Friday, December 20, 2002

Pain

Now I rejoice in what was suffered for you, and I fill up in my flesh what is still lacking in regard to Christ's afflictions, for the sake of his body, which is the church.
-- Colossians 1:24 NIV

From Brennan Manning's Ruthless Trust: The Ragamuffin's Path to God:
When the shadow of Jesus' cross falls across our lives in the form of failure, rejection, abandonment, betrayal, unemployment, lonliness, depression, the loss of a loved one; when we are deaf to everything but the shriek of our own pain; when the world around us suddenly seems a hostile, menacing place-- at those times we may cry out in anguish, "How could a loving God permit this to happen?" At such moments the seeds of distrust are sown. It requires heroic courage to trust in the love of God no matter what happens to us.
I don't know what that trust looks like. I hope I can find it.

Paul spoke of himself as filling up what was lacking in the sufferings of Christ.
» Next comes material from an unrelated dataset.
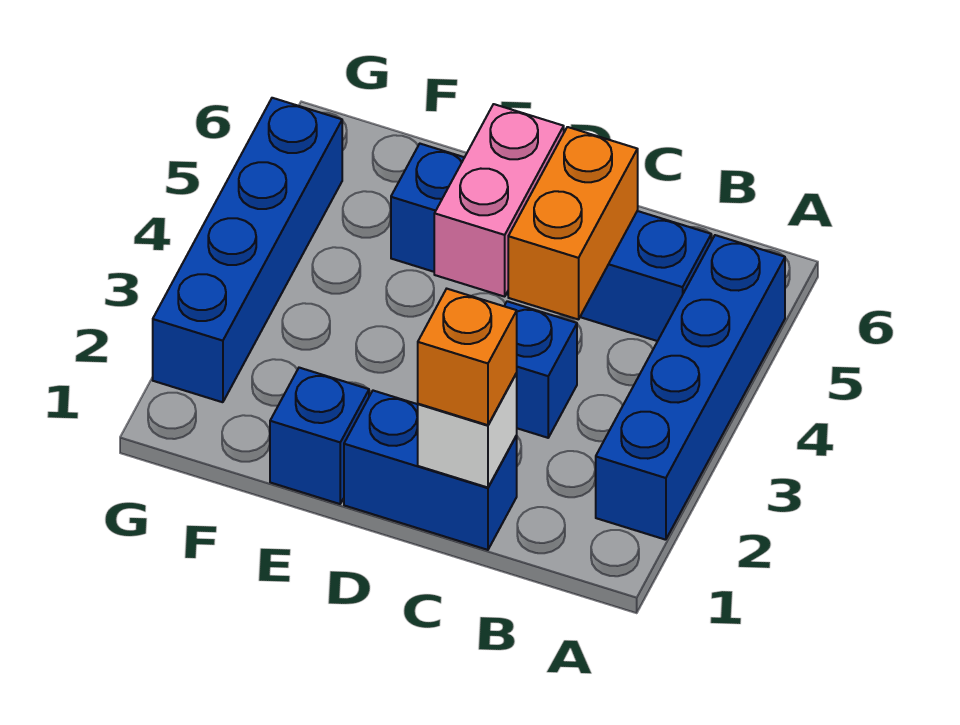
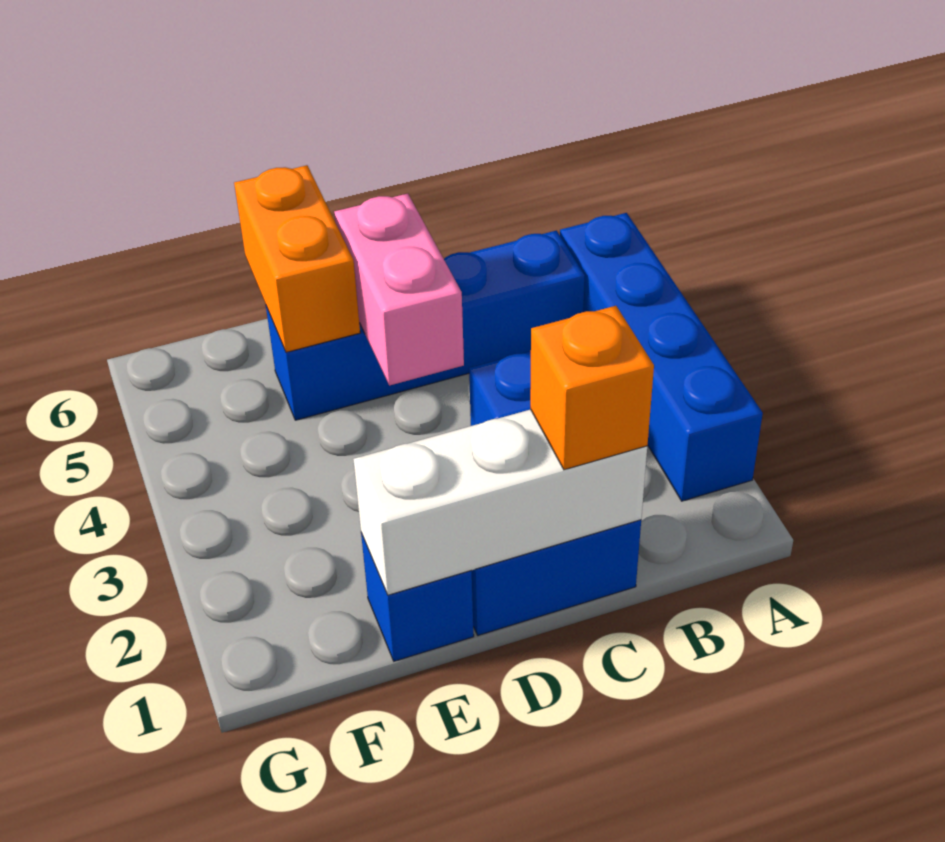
white 1x1 brick [418,373,517,488] -> white 1x3 brick [353,409,647,595]
orange 1x2 brick [508,127,638,320] -> orange 1x2 brick moved to [234,165,360,352]
blue 1x4 brick [153,98,342,402] -> none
God suffered as Jesus of Nazareth, and in our pain, the Incarnate God suffers as us. As Manning has pointed out before, Jesus could not suffer as a mother, or an old man. In coming to live with and in us, the indwelling Christ learns the shattering rhythms of addiction and the terror of abused children. Christ is no stranger to fear and to need, and he experiences all the variations and permutations through our ongoing lives, which he graces with his presence.

If in me, like Paul, God is filling up what is lacking, what does it mean for my present sufferings, be it a crushed body, alienation, fear, or anything else? Jesus is no stranger to any of these things, but what if he is experiencing them in a new way in me? What kind of purpose can be found?

The Christ in me wills to face suffering with a "face set like flint." This in no way means keeping a stiff upper lip, standing stoicly against the dark. It means refusing to turn away. For so many of us, suffering is a thing to be avoided, and if that fails, to put behind us as quickly as possible.

In the face of deep human suffering, our first instincts seem to be to avoid responsibility, and to interpose as much distance as possible. Pain is awkward, confusing. It messes up one's theology and general outlook, especially those based upon blind optimism.

We don't like to feel awkward and helpless; and when we watch people suffer, we know for whom the bell tolls: if something dreadful can happen to my neighbor, I could be next.

The only thing keeping any of us from catastrophe is the interest (or disinterest) of a capricious, powerless, or merely non-existant deity.

No, say those of us who know the Lord Jesus. How do we ask the world to trust that answer?